------ Text
MacBook Pro

Apple MacBook Pro. 15″ Display, 2.53 Ghz Core 2 Duo Processor, 4GB RAM, 320 GB Hard Drive.

Since Apple moved to using Intel chips 3 or so years ago, our household computers have moved to Apple Macs completely. Neither Frank nor I own a single running Windows-based PC anymore (not counting functional but unused machines currently taking up garage space, that is). Between the two of us, we currently own four Macintosh computers:

  • One MacPro tower. This is my “Big Mac”, my primary work machine, and it’s also our home media server. This is the first iteration of the Mac Pro, from the fall of 2006. This is the oldest active computer in the house. It’s loaded with 4 disk drives totalling 3 TB in a RAID configuration, and 8 GB of RAM.
  • One 24″ iMac, current aluminum and glass version. This is Frank’s main computer.
  • One MacBook Air. This is Frank’s laptop, although I use a lot – for example I’m writing this post on it.
  • One MacBook Pro. This is my laptop, which I use at work as well as at home. This machine is the subject of this post.
------------
------ Data records
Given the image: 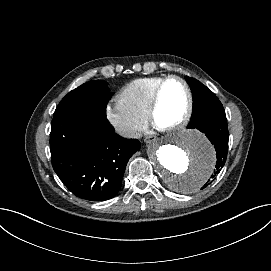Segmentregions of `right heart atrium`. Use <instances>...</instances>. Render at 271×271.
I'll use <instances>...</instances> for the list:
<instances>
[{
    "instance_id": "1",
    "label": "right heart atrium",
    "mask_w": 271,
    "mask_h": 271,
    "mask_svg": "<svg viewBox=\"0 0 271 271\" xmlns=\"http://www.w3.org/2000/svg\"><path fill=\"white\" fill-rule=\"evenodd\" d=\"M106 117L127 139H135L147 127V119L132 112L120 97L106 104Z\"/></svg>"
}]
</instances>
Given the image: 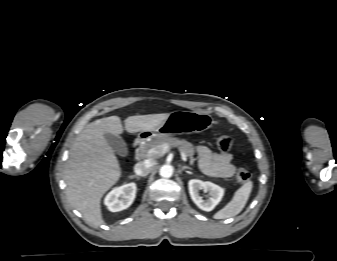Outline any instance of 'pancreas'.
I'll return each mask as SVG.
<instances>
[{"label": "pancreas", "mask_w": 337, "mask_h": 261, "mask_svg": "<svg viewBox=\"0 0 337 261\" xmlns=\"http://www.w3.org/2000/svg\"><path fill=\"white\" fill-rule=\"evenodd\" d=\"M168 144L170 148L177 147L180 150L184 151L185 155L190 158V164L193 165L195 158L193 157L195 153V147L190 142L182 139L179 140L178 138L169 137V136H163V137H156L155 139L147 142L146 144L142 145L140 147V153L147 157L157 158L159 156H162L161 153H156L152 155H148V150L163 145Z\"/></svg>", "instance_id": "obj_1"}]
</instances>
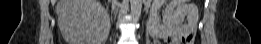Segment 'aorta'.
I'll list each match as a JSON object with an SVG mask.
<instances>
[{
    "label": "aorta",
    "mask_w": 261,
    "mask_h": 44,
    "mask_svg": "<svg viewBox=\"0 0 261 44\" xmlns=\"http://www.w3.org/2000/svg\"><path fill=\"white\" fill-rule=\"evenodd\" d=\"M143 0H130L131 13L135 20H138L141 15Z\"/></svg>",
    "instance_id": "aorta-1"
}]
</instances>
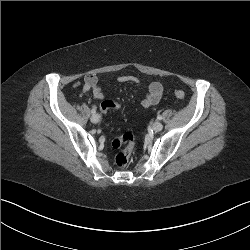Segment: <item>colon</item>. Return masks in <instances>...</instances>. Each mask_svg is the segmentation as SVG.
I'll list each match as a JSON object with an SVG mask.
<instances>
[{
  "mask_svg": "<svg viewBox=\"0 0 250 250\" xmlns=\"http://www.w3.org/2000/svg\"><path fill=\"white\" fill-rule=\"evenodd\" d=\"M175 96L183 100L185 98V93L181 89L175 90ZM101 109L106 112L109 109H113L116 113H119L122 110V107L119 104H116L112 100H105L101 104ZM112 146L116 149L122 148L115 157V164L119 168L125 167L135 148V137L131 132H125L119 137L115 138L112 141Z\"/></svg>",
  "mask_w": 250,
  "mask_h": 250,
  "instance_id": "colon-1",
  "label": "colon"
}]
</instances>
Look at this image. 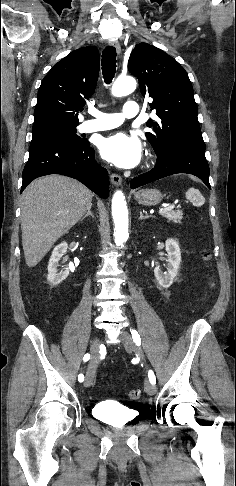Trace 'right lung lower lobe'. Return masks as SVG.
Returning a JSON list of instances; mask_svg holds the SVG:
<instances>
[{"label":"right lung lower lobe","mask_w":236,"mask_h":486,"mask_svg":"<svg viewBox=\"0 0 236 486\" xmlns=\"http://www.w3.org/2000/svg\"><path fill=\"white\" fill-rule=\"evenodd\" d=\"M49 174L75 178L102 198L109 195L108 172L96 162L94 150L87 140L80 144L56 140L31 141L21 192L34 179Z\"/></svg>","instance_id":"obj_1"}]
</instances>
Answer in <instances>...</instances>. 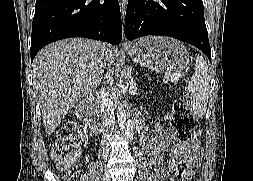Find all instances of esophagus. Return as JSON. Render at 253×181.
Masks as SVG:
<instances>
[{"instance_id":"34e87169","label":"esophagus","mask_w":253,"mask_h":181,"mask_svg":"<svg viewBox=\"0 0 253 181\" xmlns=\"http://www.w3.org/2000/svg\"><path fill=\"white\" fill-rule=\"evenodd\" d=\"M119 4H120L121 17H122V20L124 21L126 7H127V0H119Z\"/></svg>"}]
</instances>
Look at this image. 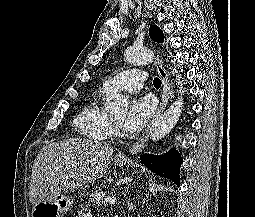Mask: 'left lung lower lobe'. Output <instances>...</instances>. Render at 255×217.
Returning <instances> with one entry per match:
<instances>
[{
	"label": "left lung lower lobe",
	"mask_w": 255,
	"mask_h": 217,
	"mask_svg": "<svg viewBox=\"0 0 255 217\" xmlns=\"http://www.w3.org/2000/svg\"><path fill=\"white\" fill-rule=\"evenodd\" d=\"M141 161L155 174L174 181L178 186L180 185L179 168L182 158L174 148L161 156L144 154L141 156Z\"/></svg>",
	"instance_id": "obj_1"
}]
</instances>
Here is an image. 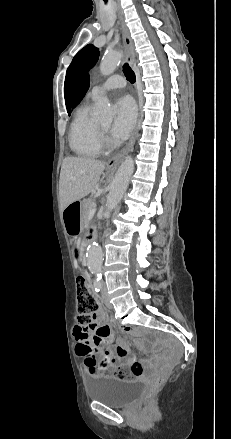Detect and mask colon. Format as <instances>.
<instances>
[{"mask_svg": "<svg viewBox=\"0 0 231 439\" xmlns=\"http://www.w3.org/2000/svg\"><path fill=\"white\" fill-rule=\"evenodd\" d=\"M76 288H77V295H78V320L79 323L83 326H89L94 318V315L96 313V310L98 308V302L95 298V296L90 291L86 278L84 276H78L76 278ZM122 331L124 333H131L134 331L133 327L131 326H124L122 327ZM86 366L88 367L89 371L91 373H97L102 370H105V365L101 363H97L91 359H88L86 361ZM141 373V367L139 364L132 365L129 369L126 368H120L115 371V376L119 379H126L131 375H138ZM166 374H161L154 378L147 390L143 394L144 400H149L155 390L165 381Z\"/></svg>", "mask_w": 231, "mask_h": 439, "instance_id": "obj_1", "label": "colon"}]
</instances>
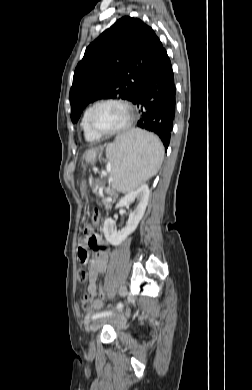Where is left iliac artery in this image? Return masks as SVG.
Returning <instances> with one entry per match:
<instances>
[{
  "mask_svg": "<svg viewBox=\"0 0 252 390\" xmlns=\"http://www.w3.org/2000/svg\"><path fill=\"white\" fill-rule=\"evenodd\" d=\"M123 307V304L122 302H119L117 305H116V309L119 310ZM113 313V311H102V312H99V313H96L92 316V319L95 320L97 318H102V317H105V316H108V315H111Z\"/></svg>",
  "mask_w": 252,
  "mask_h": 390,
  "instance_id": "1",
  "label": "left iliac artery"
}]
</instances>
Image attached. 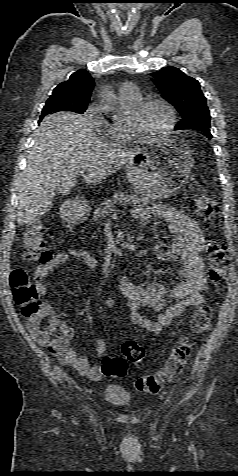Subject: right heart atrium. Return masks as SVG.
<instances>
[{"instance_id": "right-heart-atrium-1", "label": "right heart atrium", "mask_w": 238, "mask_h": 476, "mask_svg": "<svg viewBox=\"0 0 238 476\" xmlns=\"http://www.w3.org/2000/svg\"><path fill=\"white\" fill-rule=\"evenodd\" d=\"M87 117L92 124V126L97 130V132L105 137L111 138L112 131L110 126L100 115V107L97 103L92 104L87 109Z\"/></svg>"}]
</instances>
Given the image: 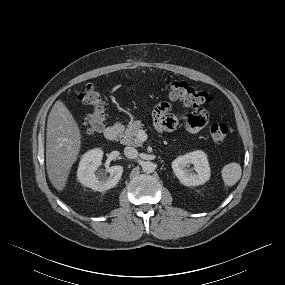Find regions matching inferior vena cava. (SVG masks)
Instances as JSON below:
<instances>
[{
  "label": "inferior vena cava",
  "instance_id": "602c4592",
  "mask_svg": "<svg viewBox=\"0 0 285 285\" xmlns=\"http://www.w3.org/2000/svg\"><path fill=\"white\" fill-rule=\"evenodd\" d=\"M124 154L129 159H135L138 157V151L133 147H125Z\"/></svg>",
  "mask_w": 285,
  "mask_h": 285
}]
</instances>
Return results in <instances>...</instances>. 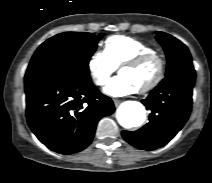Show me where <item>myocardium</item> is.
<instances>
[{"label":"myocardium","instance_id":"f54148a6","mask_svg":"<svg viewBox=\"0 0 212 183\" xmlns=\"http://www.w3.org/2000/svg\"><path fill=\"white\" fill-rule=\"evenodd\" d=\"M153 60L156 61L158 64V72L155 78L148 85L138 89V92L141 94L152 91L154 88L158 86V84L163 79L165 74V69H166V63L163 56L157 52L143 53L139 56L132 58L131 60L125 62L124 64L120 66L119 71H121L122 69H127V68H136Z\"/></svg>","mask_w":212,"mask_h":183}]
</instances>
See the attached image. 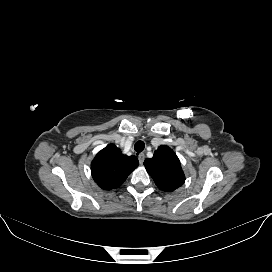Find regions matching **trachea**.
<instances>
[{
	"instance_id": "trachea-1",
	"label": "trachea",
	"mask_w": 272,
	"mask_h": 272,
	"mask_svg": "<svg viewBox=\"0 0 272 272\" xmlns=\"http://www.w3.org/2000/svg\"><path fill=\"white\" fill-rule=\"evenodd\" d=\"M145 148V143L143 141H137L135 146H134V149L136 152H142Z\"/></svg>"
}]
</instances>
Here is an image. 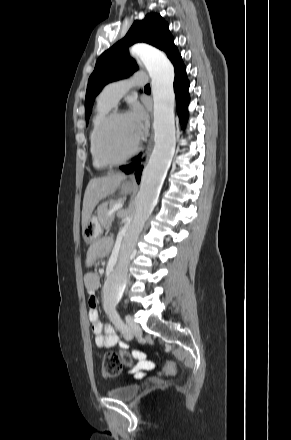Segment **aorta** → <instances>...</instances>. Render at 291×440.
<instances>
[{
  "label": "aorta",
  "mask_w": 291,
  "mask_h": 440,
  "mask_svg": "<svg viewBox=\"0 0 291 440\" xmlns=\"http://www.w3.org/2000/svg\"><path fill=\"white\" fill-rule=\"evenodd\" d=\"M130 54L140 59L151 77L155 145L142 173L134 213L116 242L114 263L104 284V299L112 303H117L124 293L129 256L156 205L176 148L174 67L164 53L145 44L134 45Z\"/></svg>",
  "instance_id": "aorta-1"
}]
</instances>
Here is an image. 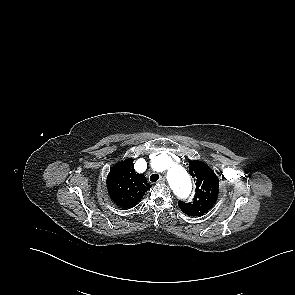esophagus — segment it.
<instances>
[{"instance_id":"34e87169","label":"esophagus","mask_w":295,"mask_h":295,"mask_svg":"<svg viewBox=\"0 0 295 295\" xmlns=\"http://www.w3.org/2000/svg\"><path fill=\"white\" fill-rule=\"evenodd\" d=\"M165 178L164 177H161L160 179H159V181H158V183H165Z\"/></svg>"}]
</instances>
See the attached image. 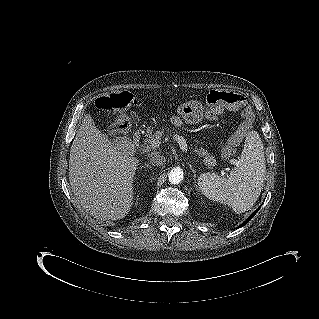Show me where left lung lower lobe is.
------------
------ Data records
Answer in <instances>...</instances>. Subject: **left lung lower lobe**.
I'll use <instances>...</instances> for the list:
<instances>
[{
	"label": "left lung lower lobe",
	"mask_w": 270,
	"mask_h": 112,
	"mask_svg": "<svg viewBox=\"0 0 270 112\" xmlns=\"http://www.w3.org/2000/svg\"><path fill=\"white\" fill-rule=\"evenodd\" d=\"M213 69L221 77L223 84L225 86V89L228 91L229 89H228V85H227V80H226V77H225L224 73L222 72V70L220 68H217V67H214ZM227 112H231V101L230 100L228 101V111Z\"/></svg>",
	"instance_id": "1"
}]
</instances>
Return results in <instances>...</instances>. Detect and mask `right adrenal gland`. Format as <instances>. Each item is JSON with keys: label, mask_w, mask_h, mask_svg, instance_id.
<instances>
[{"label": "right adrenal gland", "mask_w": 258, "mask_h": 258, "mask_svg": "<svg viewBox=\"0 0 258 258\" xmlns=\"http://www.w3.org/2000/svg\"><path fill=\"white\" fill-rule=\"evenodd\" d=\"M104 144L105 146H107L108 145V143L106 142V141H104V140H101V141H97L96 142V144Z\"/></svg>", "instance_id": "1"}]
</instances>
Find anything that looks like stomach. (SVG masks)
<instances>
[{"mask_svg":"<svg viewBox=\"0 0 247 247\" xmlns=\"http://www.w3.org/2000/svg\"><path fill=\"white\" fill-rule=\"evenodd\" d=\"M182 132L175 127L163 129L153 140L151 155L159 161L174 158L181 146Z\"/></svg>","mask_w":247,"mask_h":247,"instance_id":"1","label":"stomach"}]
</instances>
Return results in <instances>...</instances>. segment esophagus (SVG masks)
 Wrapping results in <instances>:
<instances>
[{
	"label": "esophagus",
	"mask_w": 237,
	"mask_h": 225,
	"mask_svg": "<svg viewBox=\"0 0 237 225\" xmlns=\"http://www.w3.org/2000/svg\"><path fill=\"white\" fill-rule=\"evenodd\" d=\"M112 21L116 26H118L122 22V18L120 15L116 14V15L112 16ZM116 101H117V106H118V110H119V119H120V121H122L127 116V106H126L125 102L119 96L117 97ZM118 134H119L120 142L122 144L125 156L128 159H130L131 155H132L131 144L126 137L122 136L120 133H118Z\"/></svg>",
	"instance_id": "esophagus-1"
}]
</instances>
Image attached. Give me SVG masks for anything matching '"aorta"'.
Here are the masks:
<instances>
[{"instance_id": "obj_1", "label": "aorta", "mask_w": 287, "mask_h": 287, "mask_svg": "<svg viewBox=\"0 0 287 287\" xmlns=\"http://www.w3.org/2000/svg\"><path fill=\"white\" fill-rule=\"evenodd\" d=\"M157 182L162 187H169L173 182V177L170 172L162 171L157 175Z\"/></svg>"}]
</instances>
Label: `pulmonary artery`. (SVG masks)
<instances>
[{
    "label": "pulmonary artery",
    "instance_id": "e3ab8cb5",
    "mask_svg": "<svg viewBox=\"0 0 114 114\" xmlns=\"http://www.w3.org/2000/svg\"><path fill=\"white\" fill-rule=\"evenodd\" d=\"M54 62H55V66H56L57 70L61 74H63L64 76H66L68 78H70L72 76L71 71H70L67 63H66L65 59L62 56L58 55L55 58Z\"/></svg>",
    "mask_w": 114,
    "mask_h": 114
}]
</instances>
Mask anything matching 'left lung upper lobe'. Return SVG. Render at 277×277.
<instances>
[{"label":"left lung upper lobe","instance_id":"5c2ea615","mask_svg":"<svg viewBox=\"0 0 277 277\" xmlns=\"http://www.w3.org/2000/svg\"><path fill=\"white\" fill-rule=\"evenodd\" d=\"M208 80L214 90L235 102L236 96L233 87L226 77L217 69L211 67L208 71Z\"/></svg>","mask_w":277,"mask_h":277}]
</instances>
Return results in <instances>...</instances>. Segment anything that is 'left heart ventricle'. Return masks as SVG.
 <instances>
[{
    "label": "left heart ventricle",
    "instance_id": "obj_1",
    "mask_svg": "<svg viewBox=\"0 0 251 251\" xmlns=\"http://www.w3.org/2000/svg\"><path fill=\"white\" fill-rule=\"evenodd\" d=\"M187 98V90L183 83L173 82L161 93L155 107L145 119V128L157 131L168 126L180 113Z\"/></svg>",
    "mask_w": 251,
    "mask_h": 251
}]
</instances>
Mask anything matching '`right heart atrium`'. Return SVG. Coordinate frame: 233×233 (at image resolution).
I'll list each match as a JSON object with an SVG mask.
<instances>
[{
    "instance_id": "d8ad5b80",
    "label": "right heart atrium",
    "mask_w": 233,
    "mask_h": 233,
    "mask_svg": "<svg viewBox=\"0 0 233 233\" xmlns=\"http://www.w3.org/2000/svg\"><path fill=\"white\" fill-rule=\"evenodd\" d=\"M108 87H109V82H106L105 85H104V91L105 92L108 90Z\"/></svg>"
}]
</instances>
------------
------ Data records
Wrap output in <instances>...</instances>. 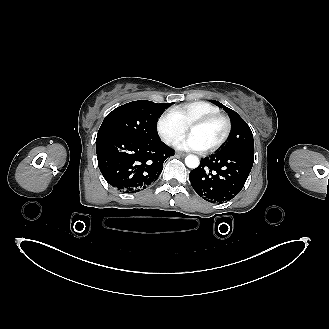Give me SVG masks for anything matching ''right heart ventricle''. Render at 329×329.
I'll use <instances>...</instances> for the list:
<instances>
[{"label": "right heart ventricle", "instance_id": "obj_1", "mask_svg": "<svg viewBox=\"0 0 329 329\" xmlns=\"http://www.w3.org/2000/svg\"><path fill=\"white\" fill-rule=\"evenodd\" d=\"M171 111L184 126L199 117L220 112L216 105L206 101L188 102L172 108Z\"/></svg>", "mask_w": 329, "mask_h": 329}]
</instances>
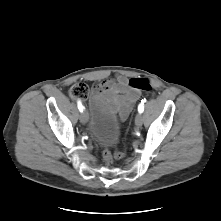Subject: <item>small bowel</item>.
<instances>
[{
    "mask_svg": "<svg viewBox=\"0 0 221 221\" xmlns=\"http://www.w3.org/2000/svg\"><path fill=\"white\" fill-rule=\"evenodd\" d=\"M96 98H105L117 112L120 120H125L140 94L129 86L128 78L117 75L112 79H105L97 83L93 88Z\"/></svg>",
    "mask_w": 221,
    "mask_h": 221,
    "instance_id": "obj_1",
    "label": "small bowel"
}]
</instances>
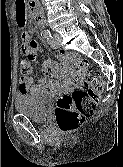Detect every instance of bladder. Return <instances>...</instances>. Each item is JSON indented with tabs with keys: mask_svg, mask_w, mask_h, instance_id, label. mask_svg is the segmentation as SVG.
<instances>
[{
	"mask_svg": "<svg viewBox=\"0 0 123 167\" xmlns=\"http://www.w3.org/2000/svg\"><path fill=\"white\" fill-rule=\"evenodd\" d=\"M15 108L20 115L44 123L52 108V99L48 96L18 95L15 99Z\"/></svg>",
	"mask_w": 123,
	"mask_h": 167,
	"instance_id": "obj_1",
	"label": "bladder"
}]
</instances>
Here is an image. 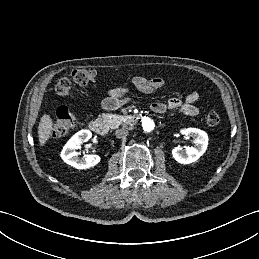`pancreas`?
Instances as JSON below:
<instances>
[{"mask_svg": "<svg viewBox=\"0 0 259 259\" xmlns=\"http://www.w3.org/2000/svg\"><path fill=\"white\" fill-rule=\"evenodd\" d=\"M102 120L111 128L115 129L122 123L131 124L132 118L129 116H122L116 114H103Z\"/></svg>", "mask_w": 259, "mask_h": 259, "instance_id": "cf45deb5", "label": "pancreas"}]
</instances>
------------
Written tasks »
1 > Reproduce, word for word, the part of the MacBook Pro text that opens with the words containing "Since Apple moved" and closes with "post on it.".
2 > Name each of the Macintosh computers that the MacBook Pro text says the household currently owns.
Answer from the MacBook Pro text alone, without drawing on the rows.

Answers given »
1 >
Since Apple moved to using Intel chips 3 or so years ago, our household computers have moved to Apple Macs completely. Neither Frank nor I own a single running Windows-based PC anymore (not counting functional but unused machines currently taking up garage space, that is). Between the two of us, we currently own four Macintosh computers:

  • One MacPro tower. This is my “Big Mac”, my primary work machine, and it’s also our home media server. This is the first iteration of the Mac Pro, from the fall of 2006. This is the oldest active computer in the house. It’s loaded with 4 disk drives totalling 3 TB in a RAID configuration, and 8 GB of RAM.
  • One 24″ iMac, current aluminum and glass version. This is Frank’s main computer.
  • One MacBook Air. This is Frank’s laptop, although I use a lot – for example I’m writing this post on it.

2 >
- MacPro tower
- 24″ iMac
- MacBook Air
- MacBook Pro